### [Data section]
┌────────
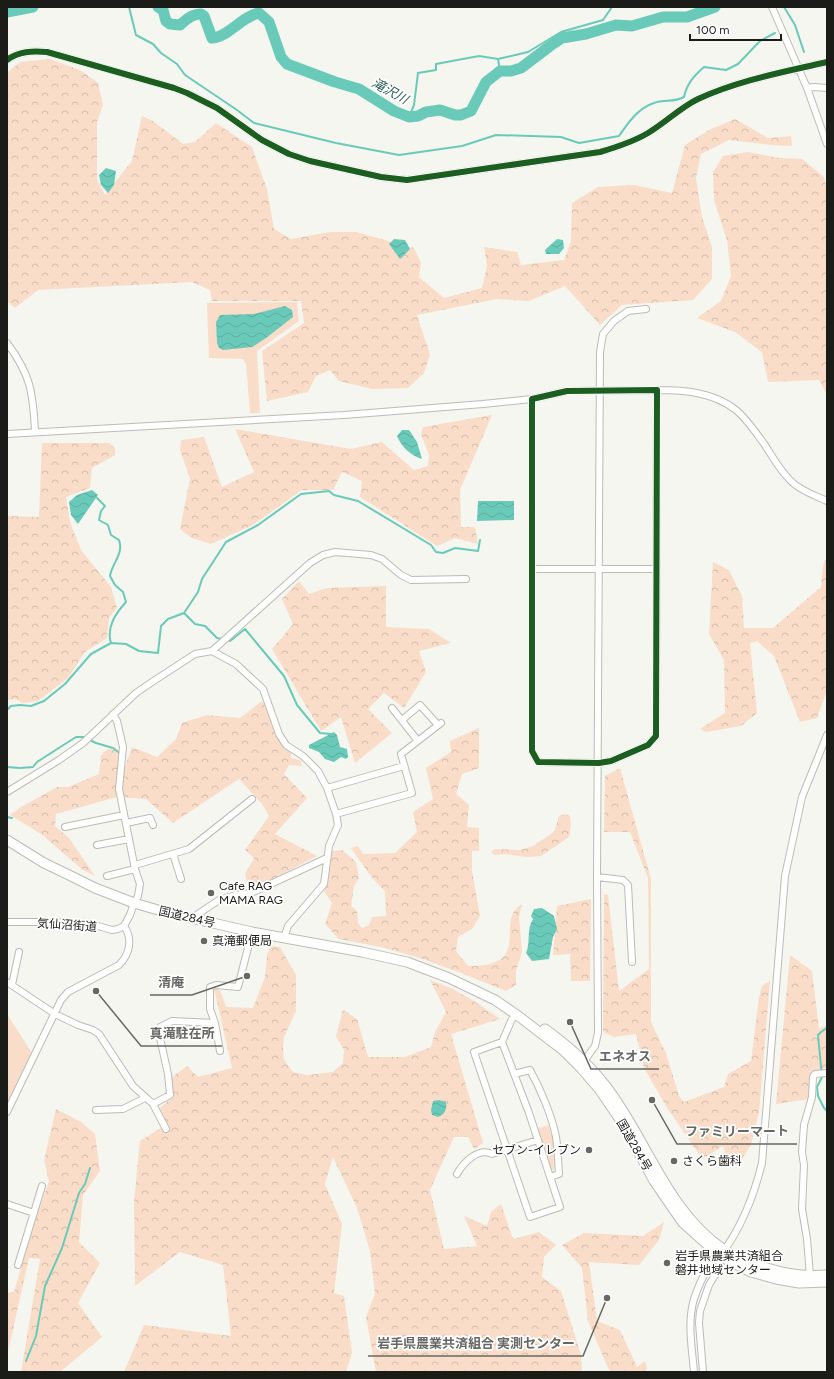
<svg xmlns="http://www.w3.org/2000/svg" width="834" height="1379" font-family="Figtree,'Noto Sans JP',sans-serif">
<defs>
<pattern id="forest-crowns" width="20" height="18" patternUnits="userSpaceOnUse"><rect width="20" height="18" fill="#f9ddc9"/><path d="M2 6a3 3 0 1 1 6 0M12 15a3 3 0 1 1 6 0" fill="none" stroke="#d5bdac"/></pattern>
<pattern id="water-waves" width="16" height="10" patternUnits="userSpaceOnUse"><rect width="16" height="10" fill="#6acab9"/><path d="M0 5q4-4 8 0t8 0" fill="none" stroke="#5bad9e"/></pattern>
</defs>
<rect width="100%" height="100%" fill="#f5f6ef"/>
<!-- forest -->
<path fill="url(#forest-crowns)" d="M50,59L80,70L98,83L103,105L97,122V179L105,195L132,161L142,116L153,121L183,144L195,142L216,123L252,147L267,189L274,229L291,239L330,232H356L414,248L421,263L419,277L444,298L482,288L487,266L484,247L517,252L521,265L564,260L571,241L572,203L598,187L634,185L672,193L685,145L709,130L735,119L768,138L791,136L792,146L772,145L729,140L701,154L696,178L702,217L712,247V279L693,300L622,305L600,325L565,286L529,301L497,299L417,315L430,355L424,373L408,388L372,389L339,381L330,370L316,376L308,392L267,401L262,351L304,323L301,301H212L210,290L192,282L38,290L15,308L7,301V73L20,62Z
M748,152L780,158L802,159L824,177L827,187V395L819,380L768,382L762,352L735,332L697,318L721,301L731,276L727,240L714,200L713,172L723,156Z
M492,415L460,490L461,527H475L478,544L455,538L437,546L360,497L362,481L342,472L333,490H302L253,525L211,544L192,538L180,529L190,479L180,450L181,440L204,437L222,487L254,472L235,429L351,449L382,442L414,470L428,466L429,455L421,434L423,427Z
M42,443H109L115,448V455L92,468L90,488L66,497L70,522L81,550L111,587L117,608L109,618L107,638L85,652L68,678L38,701L23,703L15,699L8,700L7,703V517L9,516L39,517Z
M827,557V690L817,718L800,722L774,656L757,641L750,643L757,713L741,726L706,732L700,729L725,713L724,660L709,634L713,562L729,570L742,596L744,628H773L821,587L823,565Z
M299,581L309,594L327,588L386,586V627L429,629L451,643L419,651L426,672L404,708L384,693L368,709L392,733L355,763L341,717L321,731L272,649L293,624L282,599Z
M262,701L270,713L278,737L291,752V758L300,760L302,766L289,765L284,774L307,798L275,834L317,856L249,891L245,874L254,858L245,850L269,816L262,804L239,779L173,823L146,799L117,797L56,814L55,826L69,838L95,876L83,870L41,834L10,815L21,807L57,787H68L99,774L101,755L108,749L116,750L125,767L132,747L157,757L176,739L182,723L207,715L240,718Z
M479,728V768L462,774L456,794L469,805L467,827L479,828V851H472V871L480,916L472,929L458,937L456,951L468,966C535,968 493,921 522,904L519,917L522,952L516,971V985L506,991L461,973L420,958L381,947L339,939L325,924L332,903L324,891L332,851L342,850L356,862L359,878L354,886L351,906L357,911L358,923L362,928L369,925L372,917L386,916L385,891C371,879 362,863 351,848L358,846L363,854L395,853L417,832L413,812L433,799L426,768L451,752L450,741Z
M620,768L651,879V1022L666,1053L679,1096L684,1102L724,1087L728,1074L751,1061L759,997L762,986L770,981L759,1112L751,1145L737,1166L728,1161L723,1146L702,1159L666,1106L644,1068L636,1034L614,1037L603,1032L604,894L608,895L619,991L649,969L648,878L630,832H604L605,776Z
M565,814L570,816L571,825L569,837L541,856L527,857L506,854L494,855L491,852L495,849L520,850L533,846L551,834L555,830L559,816Z
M591,899L590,981H571L570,954L553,955L557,906Z
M271,946L280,947L296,975V1011L284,1037L283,1047L284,1060L293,1072L307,1075L333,1072L343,1063L344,1050L336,1036L343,1010L357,1019L368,1057H405L431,1047L435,1032L446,1012L430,980L453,989L474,1001L500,1019L451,1034L483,1143L474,1149L468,1137H454L430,1190L444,1249L477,1246L464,1216L487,1226L491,1212L501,1204L513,1239L539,1232L556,1245L544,1257L542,1277L561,1291L581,1355L582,1372H376L366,1317L375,1294L370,1251L357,1208L333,1157L325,1184L342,1224L334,1293L344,1296L352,1353L346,1372H124L144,1325L231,1336L223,1265L180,1252L135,1286L134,1201L140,1141L164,1126L160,1108L172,1097L171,1078L187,1066L198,1077L232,1068L213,984L220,990L226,1007L253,1008L265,977L267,955Z
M790,955L812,971L819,1029L827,1025V1067L811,1074L810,1099L776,1104Z
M56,1109L81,1122L95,1134L100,1171L83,1195L79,1242L100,1263L78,1303L102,1337L60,1372H21L40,1259L29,1258L7,1356V1293L14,1292L37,1215L49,1181L44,1160Z
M664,1222L659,1240L639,1265L589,1262L597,1321L620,1330L637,1367L645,1361L647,1368L645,1372H611L608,1368L588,1321L582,1268L562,1245L584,1233L643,1236Z"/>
<!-- green -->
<path fill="#f9ddc9" d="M297,302L299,321L257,351L260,413H250L246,364L243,359L209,358L207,303Z
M7,1014L32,1053L7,1104Z
M548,1125L553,1139L554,1169L550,1171L536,1129Z"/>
<!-- water -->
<path fill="url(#water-waves)" d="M106,168L116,171L114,185L108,193L101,185L99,175Z
M394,239L405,240L410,249L400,259L389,244Z
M557,239L563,240L564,248L559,254H546L545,250Z
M285,306L292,310L293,317L266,338L252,347L223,350L219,348L217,343L216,322L220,315L254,314Z
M402,430H409L417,442L422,459C411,456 401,446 397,436Z
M92,490L98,495L78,524L71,515L69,502L77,495Z
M478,501H514V520L477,521Z
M334,732L337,735L340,747L347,749L348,757L346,759L341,757L334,762L325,759L319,752L309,748V745Z
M542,908L554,916L557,929L553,937L549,959L532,961L526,953C531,942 526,930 533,919L531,916L534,909Z
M439,1100L446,1102C447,1109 445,1114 438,1117L432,1115L431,1110L433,1101Z"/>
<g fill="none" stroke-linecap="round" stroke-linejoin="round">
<!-- stream -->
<path stroke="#6acab9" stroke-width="2" d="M129,7L136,35L153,44L161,53L177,64L185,75L237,110L254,123L336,143L399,155L462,146L496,135L561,137L579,143L619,136C628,123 638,108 654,103C665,99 673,103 684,97C687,83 694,76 704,67L726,70L738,64L760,41L775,33
M784,7L795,25L804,52
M498,59L500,71
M409,117L414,105L418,73L436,70V64L479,56L498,59L528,52L561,32L603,20L612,7
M97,498L105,506L101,511L99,520L108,525L111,535L119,540C124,554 112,563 110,576L115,585L123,592L126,602C116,613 106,627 111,643
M184,613L195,624L205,626L217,638L223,639
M228,640L230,641L245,629L284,676L297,705L320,733L331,734
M7,710L11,706L20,705L31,706L44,701L65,684L91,654L111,643L126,644L139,651L158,653L161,626L168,619L184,613L198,592L202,579L226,542L258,525L301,494L329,491L334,495L358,501L431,545L436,552L443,553L455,548L478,551L480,540
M7,767L20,768L33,767L37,762L76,737H83L96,743L113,748L121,754
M7,817L12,818
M827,1028L821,1032L818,1035L822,1077L817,1087L818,1096L824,1108L827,1111
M26,1361L36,1336L45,1286L62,1248L79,1193L85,1184L90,1168"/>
<!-- river -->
<path stroke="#6acab9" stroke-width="11" d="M158,7L163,10L166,21L170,24L180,25C187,19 192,14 201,14L204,16L212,38C227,38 242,16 259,13L269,22L281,57L287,64L335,82L359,89L394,111L409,117L418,116L426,112L440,110L455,115H461L471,111L486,82L500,71H511L521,68L550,46L562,38L586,34L616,25L632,26L663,17H687L715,7
M7,12L33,7"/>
<!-- minor casing -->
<g stroke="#bbbcb6" stroke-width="8">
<path id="minor" d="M772,7L807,88L827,144
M7,60C19,51 32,51 47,52L174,88L187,93L217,108L262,140L289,154L310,161L381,177L407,180L600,152C617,147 633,142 648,133C665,123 681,107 698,99C739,80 784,72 827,62
M807,88L814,87L827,88
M7,343C31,375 33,393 35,431
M657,390L656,736L648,745L611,761L599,763L538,762L532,751V399L567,391Z
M657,390C684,390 713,392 736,410C747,419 756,433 765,445C773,458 781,472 792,482C801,491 816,496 827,501
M7,434L344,415L483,404L532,399
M532,569H656
M212,651L310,563L323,555L335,552L371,555L382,559L401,575L411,580L466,579
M392,708L418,741
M402,720L420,705L438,725
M327,788L404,766
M7,792L59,760L83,743L136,693L152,682L195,654L212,651L236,664L263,689L279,734L286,745L303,756L318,771L327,788L336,814L338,825L329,846L324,884L288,926L284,938
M336,814L412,793L401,754L441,723
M126,823L150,818L153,825
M65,827L124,815
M97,845L129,839
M173,854L181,879
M135,865L189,849L252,799
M107,876L135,869
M597,877L623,880L628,885L632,962
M192,918L219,900L236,895L251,893L327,858
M7,922H56L91,924L112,930L118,929L124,926L130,915L134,903L138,896L140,884L135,869L119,789L123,747L117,721L113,714
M7,982L55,1014L78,1025L93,1030L99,1034L133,1086L153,1104L166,1129
M12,985L19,952
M215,1023L220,1051
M502,1042L474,1052L530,1217L560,1207L529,1113L502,1042L512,1019L517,1015
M582,1064L595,1046L598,1033L597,877L600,352L603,334L614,321L628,311L646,309
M514,1074L530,1070C540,1088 552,1116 556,1137C558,1149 558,1162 559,1174L550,1177
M153,1104L170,1095L168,1074L160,1038V1027L172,1021L215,1023L210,1009V987L216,985L238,987L252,932
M96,1110L123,1109L145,1098
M7,1112L61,1000L68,992L119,965C130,954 133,939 124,926
M457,1174C463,1163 478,1147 492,1154L538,1140
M7,1204L34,1213
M18,1265L42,1186
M810,1276L807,1239L802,1209L804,1165L802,1152L804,1125L812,1097L813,1077L815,1074L827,1073
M694,1372C692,1348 687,1322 694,1299C698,1287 704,1273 712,1263C714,1260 718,1258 721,1255C741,1228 754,1196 762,1163L785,876L802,797L827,735
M703,1372L699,1323L700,1311L709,1285L719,1269L720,1256"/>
</g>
<!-- highway casing -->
<g stroke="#bbbcb6" stroke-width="11">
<path id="highway" d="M7,840L44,863L69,875L95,888L134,903L165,912L252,932L362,952L407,962L449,978L495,1000L517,1015L564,1051L580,1067L599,1089L625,1127L654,1181L683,1223L720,1256L751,1272L776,1279L799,1283L827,1282
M545,1029C567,1045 587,1062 605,1085C646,1137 666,1210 723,1249C731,1255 743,1260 753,1263C779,1273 799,1277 827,1275"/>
</g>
<!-- minor -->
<use href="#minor" stroke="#fefefd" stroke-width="6"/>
<!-- highway -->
<use href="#highway" stroke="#fefefd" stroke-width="9"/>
<!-- cycleway casing -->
<g stroke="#fff" stroke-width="8">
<path id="cycleway" d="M7,60C19,51 32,51 47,52L174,88L187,93L217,108L262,140L289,154L310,161L381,177L407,180L600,152C617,147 633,142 648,133C665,123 681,107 698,99C739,80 784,72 827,62
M657,390L656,736L648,745L611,761L599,763L538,762L532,751V399L567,391Z"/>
</g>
<!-- cycleway -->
<use href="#cycleway" stroke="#1b5e20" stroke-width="6"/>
</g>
<!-- markers -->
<g fill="#676863" stroke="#fff" stroke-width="1.5">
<circle cx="211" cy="893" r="4"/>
<circle cx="204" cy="941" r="4"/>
<circle cx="589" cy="1150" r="4"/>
<circle cx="674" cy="1161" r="4"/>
<circle cx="667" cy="1263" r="4"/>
</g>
<g text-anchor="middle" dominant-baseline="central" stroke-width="3.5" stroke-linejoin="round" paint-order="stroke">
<!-- poi labels -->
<g font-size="12" fill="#1b1c18" stroke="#fff" text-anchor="start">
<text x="219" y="886">Cafe RAG<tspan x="219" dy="14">MAMA RAG</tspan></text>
<text x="212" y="941">真滝郵便局</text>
<text x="581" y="1150" text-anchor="end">セブン-イレブン</text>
<text x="682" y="1161">さくら歯科</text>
<text x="675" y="1256">岩手県農業共済組合<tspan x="675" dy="14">磐井地域センター</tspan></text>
</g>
<!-- street labels -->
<g font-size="12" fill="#1b1c18" stroke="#fff">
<text transform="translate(187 917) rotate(13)">国道284号</text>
<text transform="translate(67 925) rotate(4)">気仙沼街道</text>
<text transform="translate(634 1145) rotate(60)">国道284号</text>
</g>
<!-- water labels -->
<g font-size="13" font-style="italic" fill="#295e54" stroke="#fff">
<text transform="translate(390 91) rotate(29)">滝沢川</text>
</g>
</g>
<!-- callouts -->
<path fill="none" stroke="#676863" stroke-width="1.5" d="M247 976L192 995H150M96 991L141 1046H222M570 1022L591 1069H659M652 1100L677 1144H797M607 1298L583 1356H368"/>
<g fill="#676863" stroke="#fff" stroke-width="1.5">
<circle cx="247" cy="976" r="4"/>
<circle cx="96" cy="991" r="4"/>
<circle cx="570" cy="1022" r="4"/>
<circle cx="652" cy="1100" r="4"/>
<circle cx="607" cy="1298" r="4"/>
</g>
<g font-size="13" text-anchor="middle" font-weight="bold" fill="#676863" stroke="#fff" stroke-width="3.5" stroke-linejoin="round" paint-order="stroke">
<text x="171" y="987">清庵</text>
<text x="182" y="1038">真滝駐在所</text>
<text x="625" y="1061">エネオス</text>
<text x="737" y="1136">ファミリーマート</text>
<text x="476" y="1348">岩手県農業共済組合 実測センター</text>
</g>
<!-- border -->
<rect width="834" height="1379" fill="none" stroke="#1b1c18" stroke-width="16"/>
<!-- scale -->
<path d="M690 34v6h91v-6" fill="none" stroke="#1b1c18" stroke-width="2"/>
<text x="696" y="34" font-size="12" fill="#1b1c18" stroke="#ffffff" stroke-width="3" paint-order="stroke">100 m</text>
</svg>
└────────
### [Directions for this task]
In the data above, retype exactly and only the lines between the one holding "M402,430H409L417,442L422,459C411,456 401,446 397,436Z" and the one holding "M7,434L344,415L483,404L532,399", inclusive.

### [Problem solution]
M402,430H409L417,442L422,459C411,456 401,446 397,436Z
M92,490L98,495L78,524L71,515L69,502L77,495Z
M478,501H514V520L477,521Z
M334,732L337,735L340,747L347,749L348,757L346,759L341,757L334,762L325,759L319,752L309,748V745Z
M542,908L554,916L557,929L553,937L549,959L532,961L526,953C531,942 526,930 533,919L531,916L534,909Z
M439,1100L446,1102C447,1109 445,1114 438,1117L432,1115L431,1110L433,1101Z"/>
<g fill="none" stroke-linecap="round" stroke-linejoin="round">
<!-- stream -->
<path stroke="#6acab9" stroke-width="2" d="M129,7L136,35L153,44L161,53L177,64L185,75L237,110L254,123L336,143L399,155L462,146L496,135L561,137L579,143L619,136C628,123 638,108 654,103C665,99 673,103 684,97C687,83 694,76 704,67L726,70L738,64L760,41L775,33
M784,7L795,25L804,52
M498,59L500,71
M409,117L414,105L418,73L436,70V64L479,56L498,59L528,52L561,32L603,20L612,7
M97,498L105,506L101,511L99,520L108,525L111,535L119,540C124,554 112,563 110,576L115,585L123,592L126,602C116,613 106,627 111,643
M184,613L195,624L205,626L217,638L223,639
M228,640L230,641L245,629L284,676L297,705L320,733L331,734
M7,710L11,706L20,705L31,706L44,701L65,684L91,654L111,643L126,644L139,651L158,653L161,626L168,619L184,613L198,592L202,579L226,542L258,525L301,494L329,491L334,495L358,501L431,545L436,552L443,553L455,548L478,551L480,540
M7,767L20,768L33,767L37,762L76,737H83L96,743L113,748L121,754
M7,817L12,818
M827,1028L821,1032L818,1035L822,1077L817,1087L818,1096L824,1108L827,1111
M26,1361L36,1336L45,1286L62,1248L79,1193L85,1184L90,1168"/>
<!-- river -->
<path stroke="#6acab9" stroke-width="11" d="M158,7L163,10L166,21L170,24L180,25C187,19 192,14 201,14L204,16L212,38C227,38 242,16 259,13L269,22L281,57L287,64L335,82L359,89L394,111L409,117L418,116L426,112L440,110L455,115H461L471,111L486,82L500,71H511L521,68L550,46L562,38L586,34L616,25L632,26L663,17H687L715,7
M7,12L33,7"/>
<!-- minor casing -->
<g stroke="#bbbcb6" stroke-width="8">
<path id="minor" d="M772,7L807,88L827,144
M7,60C19,51 32,51 47,52L174,88L187,93L217,108L262,140L289,154L310,161L381,177L407,180L600,152C617,147 633,142 648,133C665,123 681,107 698,99C739,80 784,72 827,62
M807,88L814,87L827,88
M7,343C31,375 33,393 35,431
M657,390L656,736L648,745L611,761L599,763L538,762L532,751V399L567,391Z
M657,390C684,390 713,392 736,410C747,419 756,433 765,445C773,458 781,472 792,482C801,491 816,496 827,501
M7,434L344,415L483,404L532,399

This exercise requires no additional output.